Research shows vets are four times more likely to take their own life than the general public. Long hours, staffing shortages, financial pressures and abuse by clients have all been identified as contributing factors to the crisis.

“As a profession, we are working together to tackle this crisis, and we believe it’s also important that the public understand the pressures our vets face every day”, said Dr Warwick Vale, AVA President.

Aggression and abuse from the owners of animal patients is a disturbing issue, as highlighted by veterinarian Dr Margie Bale on the SBS Insight program, who detailed the abhorrent verbal and physical abuse she endured during her veterinary work. “We’re happy to work with the animals and that’s what we’re trained to do, but unrealistic client expectations make it incredibly challenging,” said Dr Bale in a recent newspaper interview.

The AVA are fully-committed to supporting veterinarians. “We have a free 24-hour phone counseling service, run regular wellness events around the country and offer Mental Health First Aid training, with the goal of having a staff member qualified in Mental Health First Aid in every practice in Australia”, said Dr Vale.

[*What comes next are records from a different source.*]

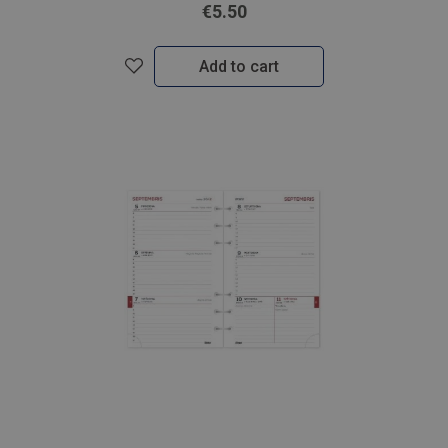
€5.50
Add to cart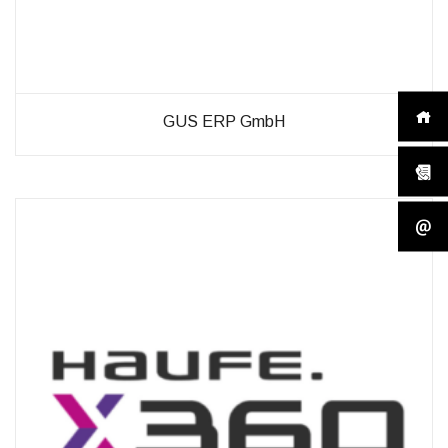
GUS ERP GmbH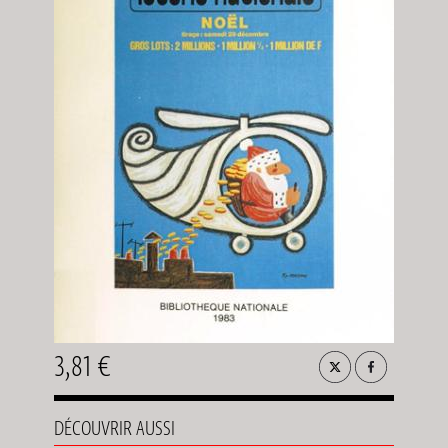
3,81 €
DÉCOUVRIR AUSSI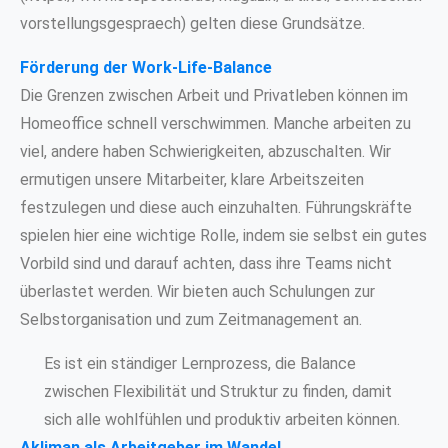
vorstellungsgespraech) gelten diese Grundsätze.
Förderung der Work-Life-Balance
Die Grenzen zwischen Arbeit und Privatleben können im
Homeoffice schnell verschwimmen. Manche arbeiten zu
viel, andere haben Schwierigkeiten, abzuschalten. Wir
ermutigen unsere Mitarbeiter, klare Arbeitszeiten
festzulegen und diese auch einzuhalten. Führungskräfte
spielen hier eine wichtige Rolle, indem sie selbst ein gutes
Vorbild sind und darauf achten, dass ihre Teams nicht
überlastet werden. Wir bieten auch Schulungen zur
Selbstorganisation und zum Zeitmanagement an.
Es ist ein ständiger Lernprozess, die Balance
zwischen Flexibilität und Struktur zu finden, damit
sich alle wohlfühlen und produktiv arbeiten können.
Akliman als Arbeitgeber im Wandel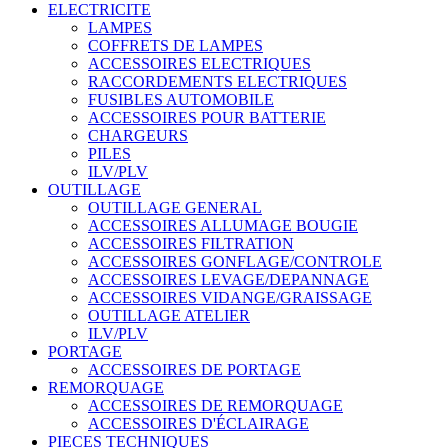
ELECTRICITE
LAMPES
COFFRETS DE LAMPES
ACCESSOIRES ELECTRIQUES
RACCORDEMENTS ELECTRIQUES
FUSIBLES AUTOMOBILE
ACCESSOIRES POUR BATTERIE
CHARGEURS
PILES
ILV/PLV
OUTILLAGE
OUTILLAGE GENERAL
ACCESSOIRES ALLUMAGE BOUGIE
ACCESSOIRES FILTRATION
ACCESSOIRES GONFLAGE/CONTROLE
ACCESSOIRES LEVAGE/DEPANNAGE
ACCESSOIRES VIDANGE/GRAISSAGE
OUTILLAGE ATELIER
ILV/PLV
PORTAGE
ACCESSOIRES DE PORTAGE
REMORQUAGE
ACCESSOIRES DE REMORQUAGE
ACCESSOIRES D'ÉCLAIRAGE
PIECES TECHNIQUES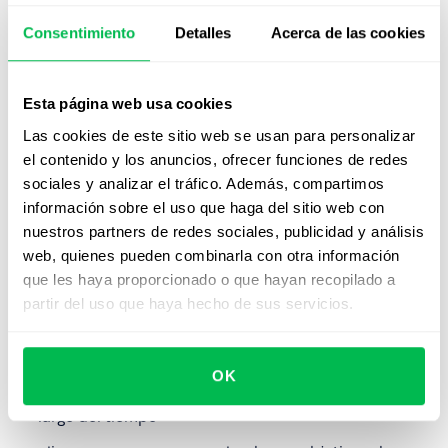
Un HR manager se mueve lateralmente hacia people
Consentimiento
Detalles
Acerca de las cookies
analytics para desarrollar habilidades en datos
Estos movimientos construyen experiencia que, con el
Esta página web usa cookies
tiempo, suele abrir la puerta a roles de mayor impacto —
Las cookies de este sitio web se usan para personalizar
aunque no necesariamente en línea recta.
el contenido y los anuncios, ofrecer funciones de redes
sociales y analizar el tráfico. Además, compartimos
El rol de las herramientas y la
información sobre el uso que haga del sitio web con
estructura
nuestros partners de redes sociales, publicidad y análisis
web, quienes pueden combinarla con otra información
Una red de carrera solo funciona si es clara y está bien
que les haya proporcionado o que hayan recopilado a
estructurada. Para ello, las empresas utilizan
partir del uso que haya hecho de sus servicios.
herramientas como las
evaluaciones de desempeño
en
PeopleForce para:
OK
hacer seguimiento del desarrollo de habilidades a lo
largo del tiempo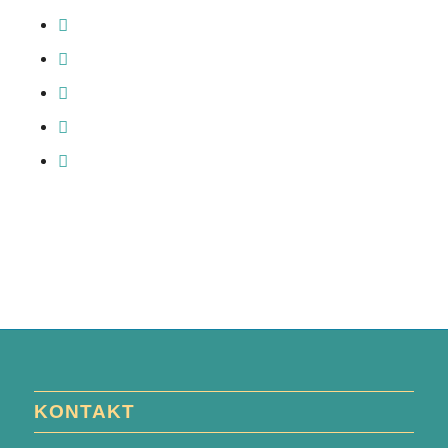
KONTAKT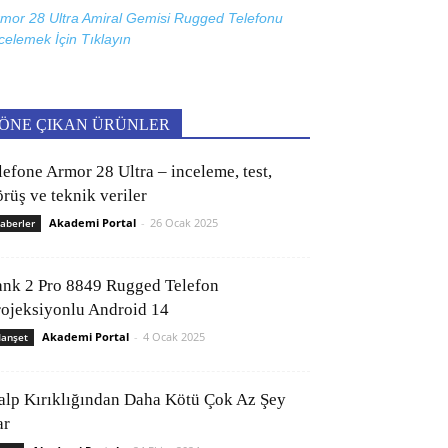
mor 28 Ultra Amiral Gemisi Rugged Telefonu
celemek İçin
Tıklayın
ÖNE ÇIKAN ÜRÜNLER
lefone Armor 28 Ultra – inceleme, test,
rüş ve teknik veriler
Akademi Portal
-
26 Ocak 2025
aberler
ank 2 Pro 8849 Rugged Telefon
rojeksiyonlu Android 14
Akademi Portal
-
4 Ocak 2025
anşet
alp Kırıklığından Daha Kötü Çok Az Şey
ar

The AVA’s Graduate Mentoring Program pairs newly-graduating veterinarians with an experienced colleague in another practice to provide support, while a new AVA student group has been launched to help prepare upcoming vets for entering practice.

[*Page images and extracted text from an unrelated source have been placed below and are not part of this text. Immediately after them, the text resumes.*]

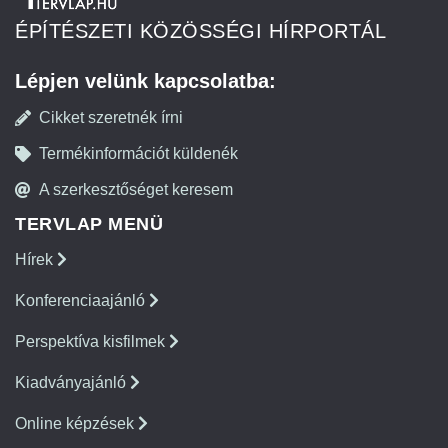
ÉPÍTÉSZETI KÖZÖSSÉGI HÍRPORTÁL
Lépjen velünk kapcsolatba:
Cikket szeretnék írni
Termékinformációt küldenék
A szerkesztőséget keresem
TERVLAP MENÜ
Hírek
Konferenciaajánló
Perspektíva kisfilmek
Kiadványajánló
Online képzések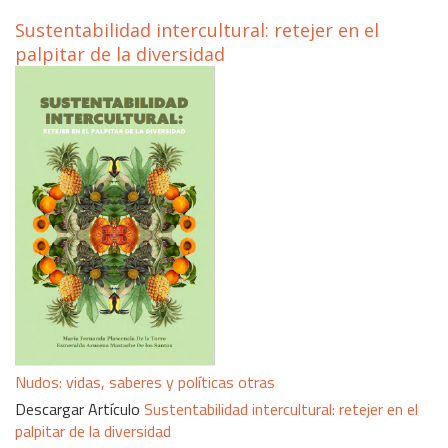
Sustentabilidad intercultural: retejer en el
palpitar de la diversidad
Nudos: vidas, saberes y políticas otras
Descargar Artículo
Sustentabilidad intercultural: retejer en el
palpitar de la diversidad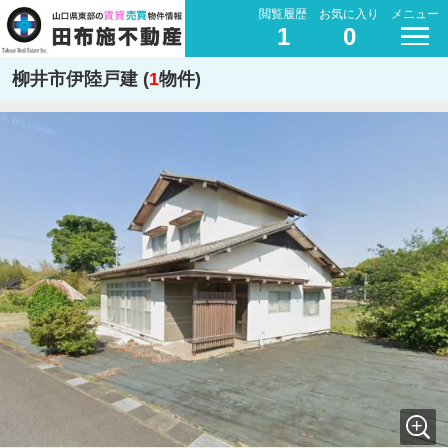
閲覧履歴
お気に入り
メニュー
1
0
柳井市伊陸戸建 (
1
物件)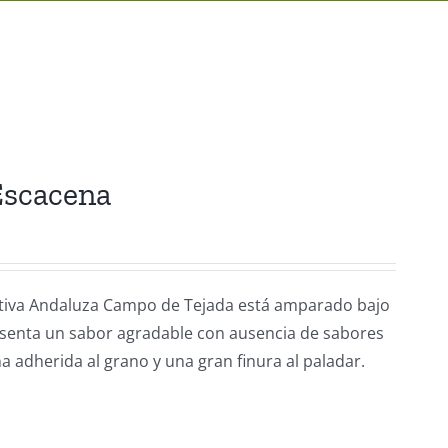
Escacena
rativa Andaluza Campo de Tejada está amparado bajo
esenta un sabor agradable con ausencia de sabores
a adherida al grano y una gran finura al paladar.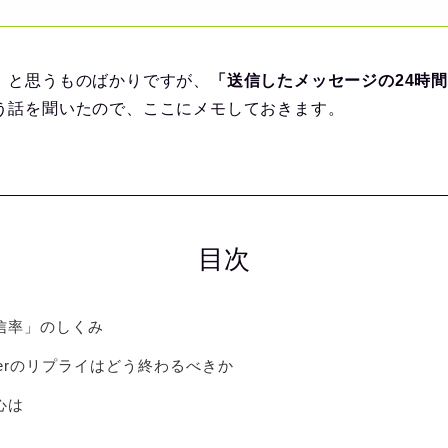
」と思うものばかりですが、
「送信したメッセージの24時間
う話を聞いたので、ここにメモしておきます。
目次
信率」のしくみ
tterのリプライはどう終わるべきか
心は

Veterinarian, Dr Oliver Liyou, a suicide survivor and regular speaker at AVA wellness events said that good progress is being made. “We’re starting to build an infrastructure that helps people learn to be aware of mental health and we’re beginning to change the culture of how we work.”

Veterinary mental health advocate, Dr Brian McErlean agreed. “When we started it was all about suicide, not much fun to deal with, but it had to be done. Now we’ve progressed to a more positive approach, which is recognizing that good mental health is beneficial for all.”